▶ TRAVAIL À FAIRE:
1. D'après le texte sur la course de taureaux, pourquoi des véhicules partent-ils du village vers les pâturages dès six heures du matin ?
2. Poursuivez le texte sur la course de taureaux à partir de sa dernière phrase.

Venons-en maintenant, au «jeu du taureau» ou à la course proprement dite ; et voyons comment elle se déroule, dans nos plus petites cités, à l'occasion des fêtes votives, auxquelles, sans doute, nous devons la conservation de nos vieilles coutumes. La réjouissance publique est une pièce en trois actes, si je puis m'exprimer ainsi, et qui comprend :

 

1° l'amenée des taureaux ou « abrivado » ;

2° la course ;

3° le lâcher des animaux ou « la bandisso ».

 

Etudions-les, un à un.

 

Dès six heures du matin, du village intéressé, jusque aux pâturages, où se trouve la manade qui doit fournir le bétail destiné à la course, c'est un défilé très original de véhicules les plus divers, qui se rendent, à l'endroit même ou doit se faire le choix ou « triage » des six encornés avec lesquels les « raseteurs » devront se mesurer durant l'après-midi.

[Entrées de données enregistrées]
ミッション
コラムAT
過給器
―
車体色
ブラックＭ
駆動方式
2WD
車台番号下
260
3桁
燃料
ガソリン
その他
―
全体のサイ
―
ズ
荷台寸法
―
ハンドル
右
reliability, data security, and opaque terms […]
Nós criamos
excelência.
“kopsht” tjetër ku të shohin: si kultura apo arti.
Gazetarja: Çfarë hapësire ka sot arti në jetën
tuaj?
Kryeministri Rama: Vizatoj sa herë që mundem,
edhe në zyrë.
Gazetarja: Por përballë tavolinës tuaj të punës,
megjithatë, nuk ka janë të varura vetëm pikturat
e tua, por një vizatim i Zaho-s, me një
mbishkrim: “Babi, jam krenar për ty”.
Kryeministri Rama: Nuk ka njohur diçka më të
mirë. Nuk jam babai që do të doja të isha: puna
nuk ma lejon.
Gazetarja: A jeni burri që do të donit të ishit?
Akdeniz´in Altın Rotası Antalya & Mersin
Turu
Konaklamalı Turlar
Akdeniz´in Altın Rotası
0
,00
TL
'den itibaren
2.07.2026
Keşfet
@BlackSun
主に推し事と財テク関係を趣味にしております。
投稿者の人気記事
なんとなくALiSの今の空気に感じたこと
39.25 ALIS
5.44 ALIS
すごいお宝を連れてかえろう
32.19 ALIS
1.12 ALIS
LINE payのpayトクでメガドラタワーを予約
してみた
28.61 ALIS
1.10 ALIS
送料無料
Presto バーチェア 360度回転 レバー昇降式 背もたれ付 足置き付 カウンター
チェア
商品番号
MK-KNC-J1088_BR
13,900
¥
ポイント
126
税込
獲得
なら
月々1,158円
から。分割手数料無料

▶ RÉPONSES DE L'EXERCICE:
1. Ils vont à l'endroit où se fait le choix, ou « triage », des six taureaux de la manade. Ce sont ces bêtes que les « raseteurs » affronteront pendant l'après-midi.

2.
En attendant les gardians de métier et les cavaliers du village, ou des villages voisins, qui viennent les aider dans l'opération de l’« abrivado », les citadins et leur famille déjeunent sur l’herbe, et des danses, au son du hautbois, s'improvisent.

 

Puis, à un signal donné, les gardians se mettent en selle ; tous les spectateurs, par précaution, remontent sur leurs véhicules ; et le triage de la course commence. Les cavaliers pénètrent dans le troupeau. Rassurez-vous ! Si l'on vous a souvent parlé du danger que courent, en Espagne, les « vaqueros » en pleine campagne, ou les « picadors » dans les arènes, nos petits chevaux blancs, et par contre-coup ceux qui les montent, n'ont rien, ou presque rien à redouter du taureau Camargue, car côte à côte, ils vivent la même vie sauvage, et sont habitués à être mélangés dans les pâturages. Une entente tacite semble s'être établie entre ces disgraciés de la nature, qui ne songent même pas à se disputer la maigre pitance mise à leur disposition.

 

Les gardians s'emploient, tout d'abord, à séparer de ses congénères l'un des vieux taureaux, facile à distinguer par la sonnaille qu'il porte au cou, et à le pousser vers un point très rapproché, sur lequel il restera maintenu sous la surveillance d'un cavalier qui l'empêchera de retourner à sa manade.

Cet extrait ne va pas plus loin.